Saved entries
----

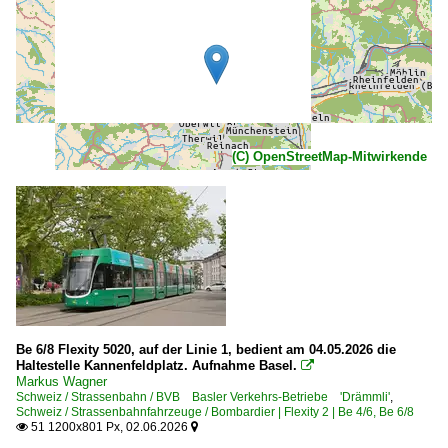
(C) OpenStreetMap-Mitwirkende
Be 6/8 Flexity 5020, auf der Linie 1, bedient am 04.05.2026 die
Haltestelle Kannenfeldplatz. Aufnahme Basel.

Markus Wagner
Schweiz / Strassenbahn / BVB Basler Verkehrs-Betriebe 'Drämmli'
,
Schweiz / Strassenbahnfahrzeuge / Bombardier | Flexity 2 | Be 4/6, Be 6/8
51 1200x801 Px, 02.06.2026


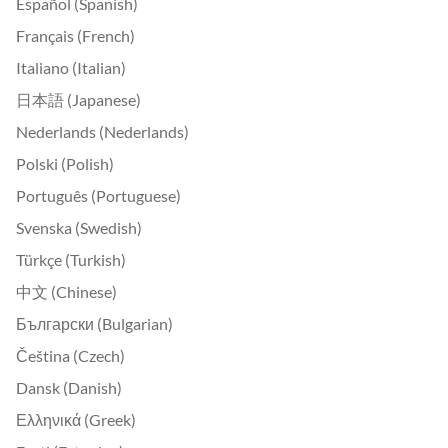
Español (Spanish)
Français (French)
Italiano (Italian)
日本語 (Japanese)
Nederlands (Nederlands)
Polski (Polish)
Português (Portuguese)
Svenska (Swedish)
Türkçe (Turkish)
中文 (Chinese)
Български (Bulgarian)
Čeština (Czech)
Dansk (Danish)
Ελληνικά (Greek)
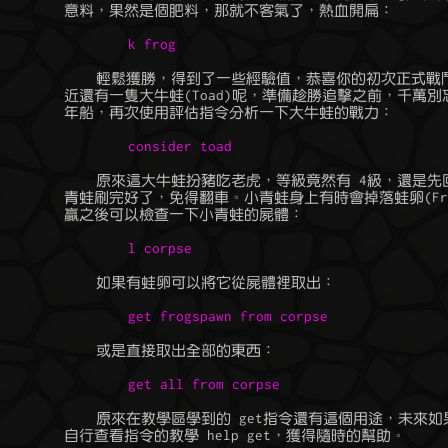
	    輕鬆獲勝，得到了一些經驗值，恭喜你的初次正式戰鬥勝利，啊，附

	近還有一隻大牛蛙(Toad)呢，準備趁勝追擊之前，千萬別忘了小心駛得萬

	    原來這大牛蛙扮豬吃老虎，等級竟然有 4級，還是先回去把剩下的小

	青蛙刷完好了，免得翻車。小青蛙身上有時會掉落蛙卵(Frogspawn)， 打

	    原來在教學區學到的 get指令還有這個用途，未來如果忘記了，記得

	自行查看指令的教學 help get，獲得隨時的幫助。
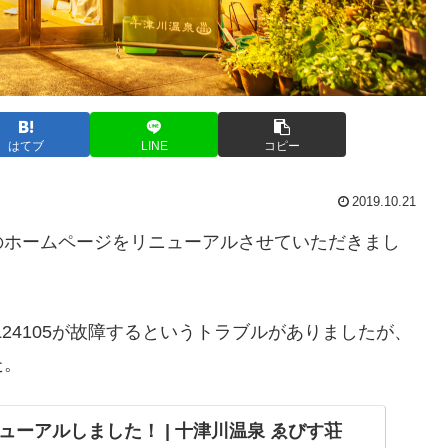
はてブ
LINE
コピー
2019.10.21
のホームページをリニューアルさせていただきまし
24105が故障するというトラブルがありましたが、
た。
ューアルしました！ | 十津川温泉 ゑびす荘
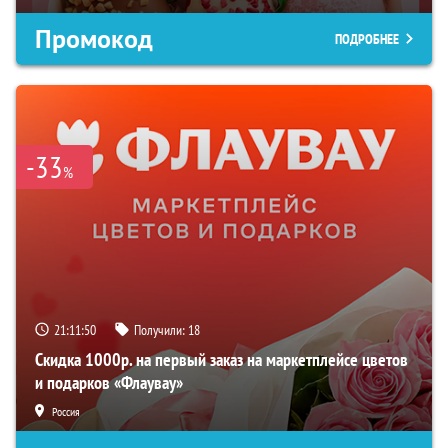
Промокод
ПОДРОБНЕЕ
-33
%
21:11:49
Получили:
18
Скидка 1000р. на первый заказ на маркетплейсе цветов
и подарков «Флаувау»
Россия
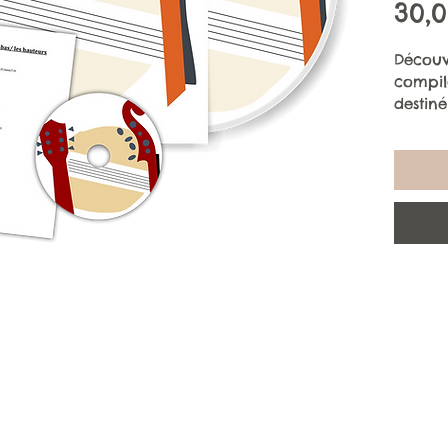
30,
Découv
compil
destiné
allant 
notamm
Les
Les
Les
Le
Le
Les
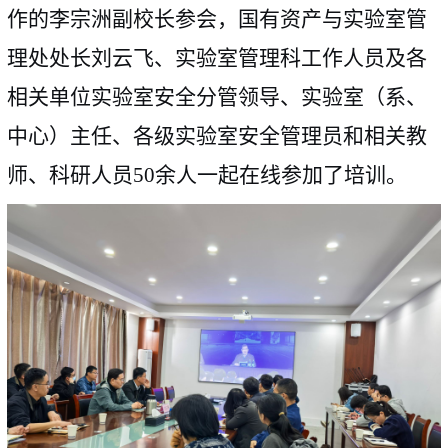
作的李宗洲副校长参会，国有资产与实验室管
理处处长刘云飞、实验室管理科工作人员及各
相关单位实验室安全分管领导、实验室（系、
中心）主任、各级实验室安全管理员和相关教
师、科研人员
50
余人一起在线参加了培训。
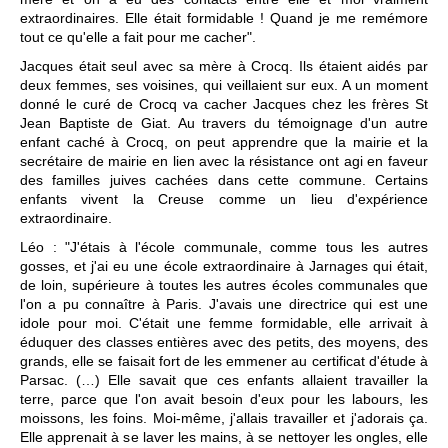
extraordinaires. Elle était formidable ! Quand je me remémore
tout ce qu'elle a fait pour me cacher".
Jacques était seul avec sa mère à Crocq. Ils étaient aidés par
deux femmes, ses voisines, qui veillaient sur eux. A un moment
donné le curé de Crocq va cacher Jacques chez les frères St
Jean Baptiste de Giat. Au travers du témoignage d'un autre
enfant caché à Crocq, on peut apprendre que la mairie et la
secrétaire de mairie en lien avec la résistance ont agi en faveur
des familles juives cachées dans cette commune. Certains
enfants vivent la Creuse comme un lieu d'expérience
extraordinaire.
Léo : "J'étais à l'école communale, comme tous les autres
gosses, et j'ai eu une école extraordinaire à Jarnages qui était,
de loin, supérieure à toutes les autres écoles communales que
l'on a pu connaître à Paris. J'avais une directrice qui est une
idole pour moi. C'était une femme formidable, elle arrivait à
éduquer des classes entières avec des petits, des moyens, des
grands, elle se faisait fort de les emmener au certificat d'étude à
Parsac. (…) Elle savait que ces enfants allaient travailler la
terre, parce que l'on avait besoin d'eux pour les labours, les
moissons, les foins. Moi-même, j'allais travailler et j'adorais ça.
Elle apprenait à se laver les mains, à se nettoyer les ongles, elle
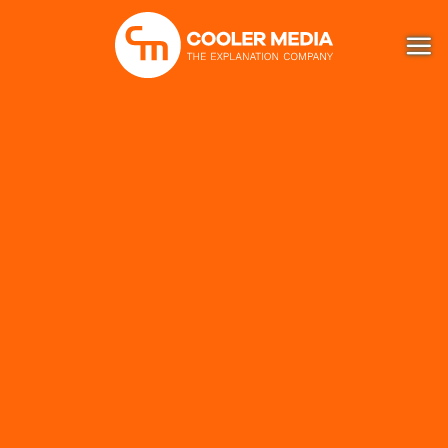
Ga
naar
inhoud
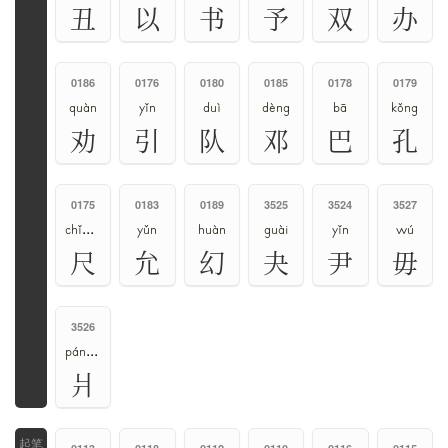
丑
以
书
予
双
办
0186
0176
0180
0185
0178
0179
quàn
yǐn
duì
dèng
bā
kǒng
劝
引
队
邓
巴
孔
0175
0183
0189
3525
3524
3527
chǐ、chě
yǔn
huàn
guài
yǐn
wú
尺
允
幻
夬
尹
毋
3526
pán、qiáng、chuáng
爿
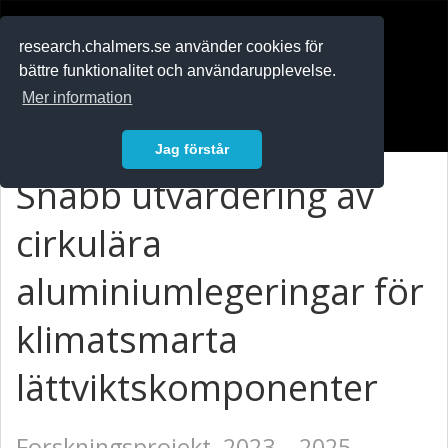
RESEARCH
.chalmers.se
research.chalmers.se använder cookies för
bättre funktionalitet och användarupplevelse.
In English
Mer information
Logga in
Jag förstår
Snabb utvärdering av
cirkulära
aluminiumlegeringar för
klimatsmarta
lättviktskomponenter
Forskningsprojekt, 2023 – 2025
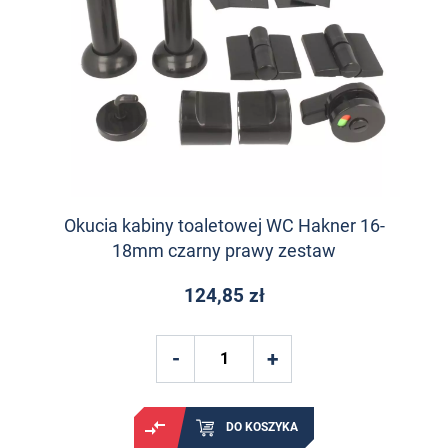
Okucia kabiny toaletowej WC Hakner 16-
18mm czarny prawy zestaw
124,85 zł
DO KOSZYKA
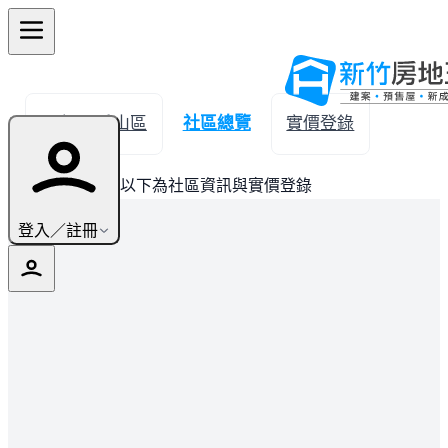
← 返回香山區
社區總覽
實價登錄
此建案已完銷，以下為社區資訊與實價登錄
登入／註冊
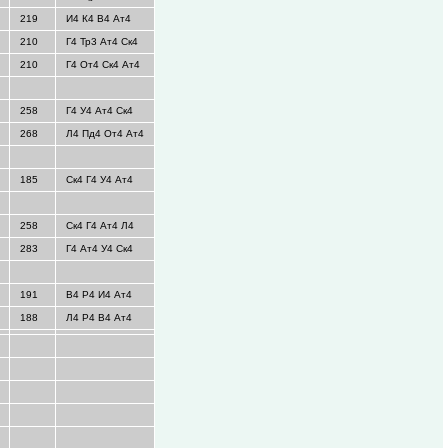
219
И4 К4 В4 Ат4
210
Г4 Тр3 Ат4 Ск4
210
Г4 От4 Ск4 Ат4
258
Г4 У4 Ат4 Ск4
268
Л4 Пд4 От4 Ат4
185
Ск4 Г4 У4 Ат4
258
Ск4 Г4 Ат4 Л4
283
Г4 Ат4 У4 Ск4
191
В4 Р4 И4 Ат4
188
Л4 Р4 В4 Ат4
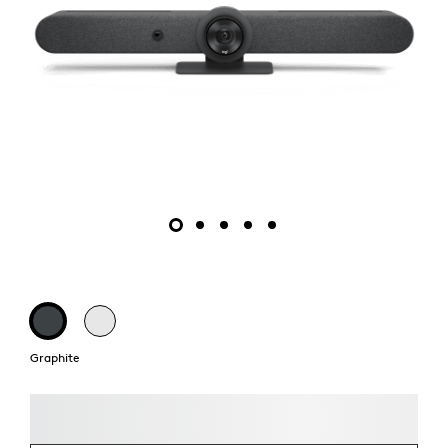
Graphite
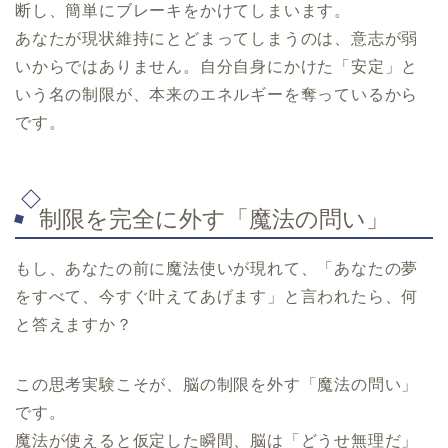
断し、簡単にブレーキをかけてしまいます。
あなたが現状維持にとどまってしまうのは、意志が弱
いからではありません。自分自身にかけた「安定」と
いう名の制限が、本来のエネルギーを奪っているから
です。
制限を完全に外す「魔法の問い」
もし、あなたの前に魔法使いが現れて、「あなたの夢
をすべて、今すぐ叶えてあげます」と言われたら、何
と答えますか？
この思考実験こそが、脳の制限を外す「魔法の問い」
です。
魔法が使えると仮定した瞬間、脳は「どうせ無理だ」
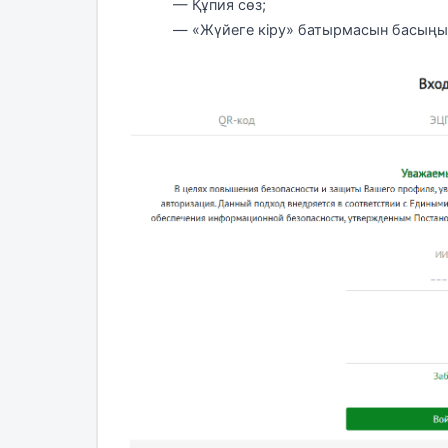
— Құпия сөз;
— «Жүйеге кіру» батырмасын басыңы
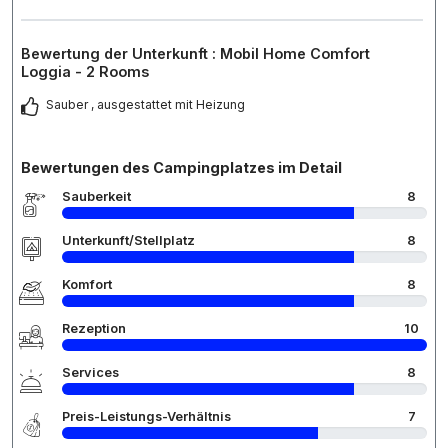
Bewertung der Unterkunft : Mobil Home Comfort
Loggia - 2 Rooms
Sauber , ausgestattet mit Heizung
Bewertungen des Campingplatzes im Detail
Sauberkeit
8
Unterkunft/Stellplatz
8
Komfort
8
Rezeption
10
Services
8
Preis-Leistungs-Verhältnis
7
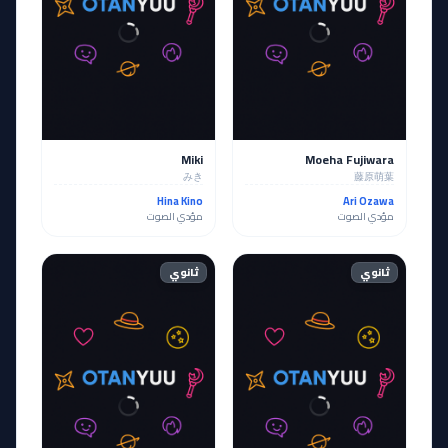
Miki
Moeha Fujiwara
みき
藤原萌葉
Hina Kino
Ari Ozawa
مؤدي الصوت
مؤدي الصوت
ثانوي
ثانوي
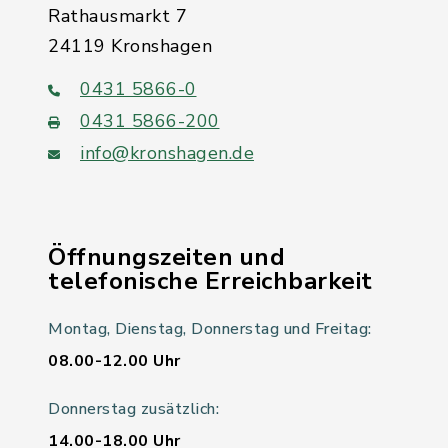
Rathausmarkt 7
24119 Kronshagen
0431 5866-0
0431 5866-200
info@kronshagen.de
Öffnungszeiten und
telefonische Erreichbarkeit
Montag, Dienstag, Donnerstag und Freitag:
08.00-12.00 Uhr
Donnerstag zusätzlich:
14.00-18.00 Uhr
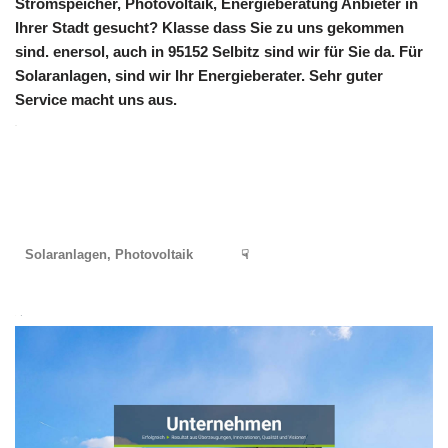
Stromspeicher, Photovoltaik, Energieberatung Anbieter in
Ihrer Stadt gesucht? Klasse dass Sie zu uns gekommen
sind. enersol, auch in 95152 Selbitz sind wir für Sie da. Für
Solaranlagen, sind wir Ihr Energieberater. Sehr guter
Service macht uns aus.
Solaranlagen, Photovoltaik
☟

----

PROBLEM DESCRIPTION »
Copy the lines starting with the line containing "Rathausmarkt 7" and going on through the end of the entries. Leave the picture markers out of your answer.

SOLUTION BELOW »
Rathausmarkt 7
24119 Kronshagen
0431 5866-0
0431 5866-200
info@kronshagen.de
Öffnungszeiten und
telefonische Erreichbarkeit
Montag, Dienstag, Donnerstag und Freitag:
08.00-12.00 Uhr
Donnerstag zusätzlich:
14.00-18.00 Uhr
Stromspeicher, Photovoltaik, Energieberatung Anbieter in
Ihrer Stadt gesucht? Klasse dass Sie zu uns gekommen
sind. enersol, auch in 95152 Selbitz sind wir für Sie da. Für
Solaranlagen, sind wir Ihr Energieberater. Sehr guter
Service macht uns aus.
Solaranlagen, Photovoltaik
☟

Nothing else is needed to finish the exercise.